Communism had been vastly strengthened by the winning of many new nations into the zone of Soviet influence and strength in Eastern Europe. Governments strictly modeled on the Soviet Communist plan were installed in the "satellite" states—Albania, Poland, Czechoslovakia, Hungary, Bulgaria, Romania, and East Germany. A Communist government was also created under Marshal Tito in Yugoslavia, but Tito's independent policies led to the expulsion of Yugoslavia from the Cominform, which had replaced the Comintern, and Titoism was labeled deviationist.
By 1950 the Chinese Communists held all of China except Taiwan, thus controlling the most populous nation in the world. A Communist administration was also installed in North Korea, and fighting between the People's Republic of Korea (Communist) and the southern Republic of Korea exploded in the Korean War (1950–53), fought between Communist and United Nations troops. Other areas where rising Communist strength provoked dissension and in some cases actual fighting include Malaya, Laos, many nations of the Middle East and Africa, and, especially, Vietnam, where the United States intervened to aid the South Vietnamese regime against Communist guerrillas and North Vietnam (see Vietnam War).

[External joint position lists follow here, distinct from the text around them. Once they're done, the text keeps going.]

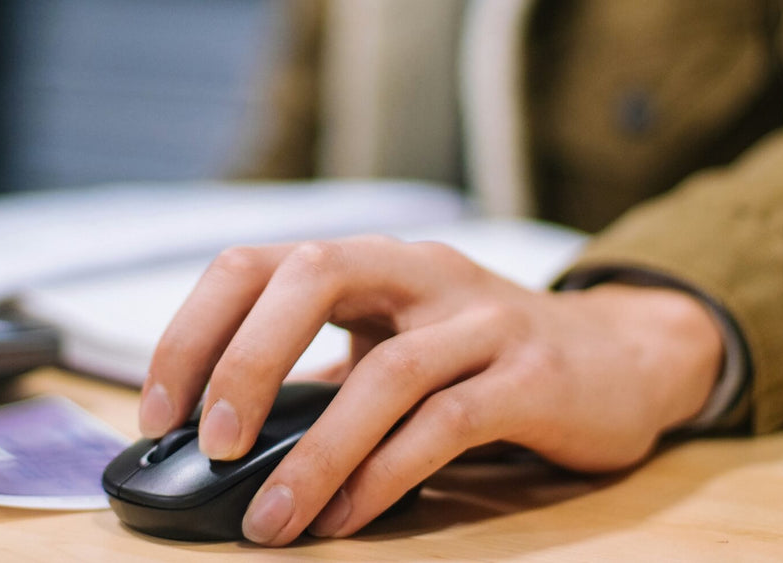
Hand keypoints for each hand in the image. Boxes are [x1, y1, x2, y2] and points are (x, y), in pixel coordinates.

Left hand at [138, 235, 722, 545]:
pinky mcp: (534, 377)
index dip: (196, 330)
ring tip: (272, 521)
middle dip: (245, 361)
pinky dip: (386, 475)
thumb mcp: (399, 344)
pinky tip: (348, 517)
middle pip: (312, 277)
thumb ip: (326, 378)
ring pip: (385, 373)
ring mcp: (483, 320)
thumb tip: (231, 439)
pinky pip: (446, 425)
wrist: (622, 355)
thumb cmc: (487, 356)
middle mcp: (423, 273)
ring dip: (316, 454)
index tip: (160, 411)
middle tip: (212, 446)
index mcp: (373, 262)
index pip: (259, 262)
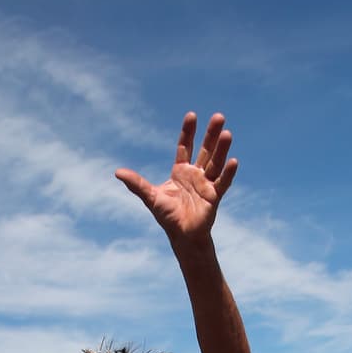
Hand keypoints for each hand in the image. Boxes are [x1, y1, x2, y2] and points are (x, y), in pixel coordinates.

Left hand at [115, 112, 237, 245]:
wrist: (182, 236)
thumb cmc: (167, 217)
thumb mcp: (150, 197)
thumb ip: (136, 184)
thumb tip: (117, 172)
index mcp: (181, 171)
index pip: (185, 146)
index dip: (188, 132)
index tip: (192, 115)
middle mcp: (196, 175)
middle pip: (205, 150)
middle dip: (211, 134)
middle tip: (219, 116)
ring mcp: (207, 184)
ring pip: (216, 163)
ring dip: (222, 149)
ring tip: (227, 133)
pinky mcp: (215, 197)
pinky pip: (223, 183)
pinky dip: (228, 173)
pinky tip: (233, 161)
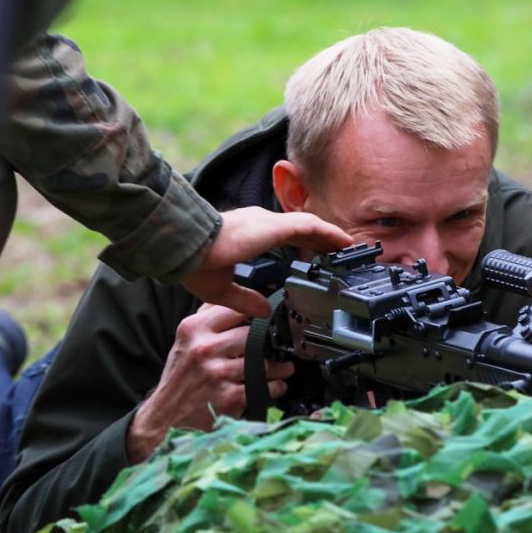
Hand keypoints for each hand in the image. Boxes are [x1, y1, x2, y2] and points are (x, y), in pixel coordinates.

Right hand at [126, 303, 294, 462]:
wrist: (165, 418)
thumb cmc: (179, 378)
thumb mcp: (185, 341)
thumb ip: (208, 318)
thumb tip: (236, 297)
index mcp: (194, 330)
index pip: (234, 308)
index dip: (255, 311)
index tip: (266, 317)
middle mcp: (205, 349)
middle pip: (252, 334)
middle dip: (268, 342)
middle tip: (278, 346)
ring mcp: (218, 373)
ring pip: (262, 361)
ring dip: (278, 367)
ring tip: (284, 368)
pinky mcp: (229, 397)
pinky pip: (263, 387)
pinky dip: (274, 387)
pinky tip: (276, 386)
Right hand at [183, 207, 351, 316]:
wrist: (183, 249)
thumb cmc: (194, 265)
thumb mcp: (222, 289)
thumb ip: (246, 298)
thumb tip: (264, 309)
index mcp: (250, 236)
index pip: (285, 238)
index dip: (303, 246)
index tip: (315, 258)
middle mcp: (262, 224)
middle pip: (301, 230)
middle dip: (321, 241)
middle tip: (338, 252)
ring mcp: (269, 223)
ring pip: (309, 226)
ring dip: (329, 236)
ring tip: (348, 246)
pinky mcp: (274, 226)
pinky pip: (311, 226)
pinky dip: (329, 232)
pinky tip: (343, 241)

In many of these poor countries, Communists attempted, with varying degrees of success, to unite with nationalist and socialist forces against Western imperialism.

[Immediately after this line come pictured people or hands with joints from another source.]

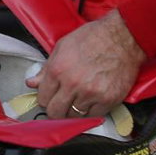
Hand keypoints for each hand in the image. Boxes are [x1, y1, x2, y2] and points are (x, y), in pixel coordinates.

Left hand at [26, 9, 146, 119]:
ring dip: (74, 110)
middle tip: (62, 103)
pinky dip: (91, 112)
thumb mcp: (63, 46)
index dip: (46, 98)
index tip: (50, 97)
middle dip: (56, 109)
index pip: (42, 98)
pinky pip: (93, 117)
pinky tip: (92, 101)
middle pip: (55, 112)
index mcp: (58, 69)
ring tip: (79, 99)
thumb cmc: (94, 37)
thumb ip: (46, 67)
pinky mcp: (108, 100)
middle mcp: (73, 84)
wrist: (123, 37)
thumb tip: (32, 82)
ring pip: (74, 116)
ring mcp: (91, 94)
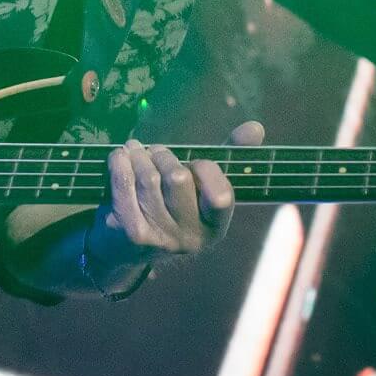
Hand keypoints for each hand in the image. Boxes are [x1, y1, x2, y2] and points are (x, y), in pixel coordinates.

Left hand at [96, 120, 263, 263]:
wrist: (123, 247)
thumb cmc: (170, 205)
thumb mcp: (201, 184)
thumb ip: (230, 156)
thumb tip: (256, 127)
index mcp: (216, 227)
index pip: (221, 195)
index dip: (206, 169)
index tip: (195, 163)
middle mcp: (190, 238)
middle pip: (178, 178)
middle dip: (164, 155)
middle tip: (154, 152)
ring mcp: (160, 238)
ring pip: (149, 177)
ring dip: (138, 155)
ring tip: (134, 151)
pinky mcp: (131, 233)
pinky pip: (125, 183)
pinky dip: (120, 162)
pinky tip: (120, 157)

After the death of Stalin in 1953 some relaxation of Soviet Communist strictures seemed to occur, and at the 20th party congress (1956) Premier Nikita Khruschchev denounced the methods of Stalin and called for a return to the principles of Lenin, thus presaging some change in Communist methods, although none in fundamental ideology. A resurgence of nationalist feeling within the Soviet bloc—as was vividly demonstrated by the bloodily suppressed Hungarian uprising of 1956—ultimately had to be acknowledged by the USSR. However, while the USSR began to allow some limited freedom of action to the countries of Eastern Europe, the invasion of Czechoslovakia in 1968 demonstrated its determination to prevent serious challenges to its domination.
Ideological differences between China and the USSR became increasingly apparent in the 1960s and 70s, with China portraying itself as a leader of the underdeveloped world against the two superpowers, the United States and the Soviet Union. Nonetheless, both the USSR and China sought better relations with the United States in the 1970s.